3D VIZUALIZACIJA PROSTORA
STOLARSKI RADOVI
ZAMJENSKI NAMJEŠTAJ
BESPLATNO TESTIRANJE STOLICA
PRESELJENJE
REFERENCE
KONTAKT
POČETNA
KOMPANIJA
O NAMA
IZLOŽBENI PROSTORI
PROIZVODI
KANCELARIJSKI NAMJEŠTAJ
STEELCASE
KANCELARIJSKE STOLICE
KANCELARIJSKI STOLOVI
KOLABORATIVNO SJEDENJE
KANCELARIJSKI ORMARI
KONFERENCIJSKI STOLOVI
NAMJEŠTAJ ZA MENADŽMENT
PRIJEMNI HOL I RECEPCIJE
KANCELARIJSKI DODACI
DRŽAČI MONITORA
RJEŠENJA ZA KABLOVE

──────────

Problem description: Repeat, word for word, the lines of the records from the very first line up to and including the line containing "NAMJEŠTAJ ZA MENADŽMENT".

Response to this task:
3D VIZUALIZACIJA PROSTORA
STOLARSKI RADOVI
ZAMJENSKI NAMJEŠTAJ
BESPLATNO TESTIRANJE STOLICA
PRESELJENJE
REFERENCE
KONTAKT
POČETNA
KOMPANIJA
O NAMA
IZLOŽBENI PROSTORI
PROIZVODI
KANCELARIJSKI NAMJEŠTAJ
STEELCASE
KANCELARIJSKE STOLICE
KANCELARIJSKI STOLOVI
KOLABORATIVNO SJEDENJE
KANCELARIJSKI ORMARI
KONFERENCIJSKI STOLOVI
NAMJEŠTAJ ZA MENADŽMENT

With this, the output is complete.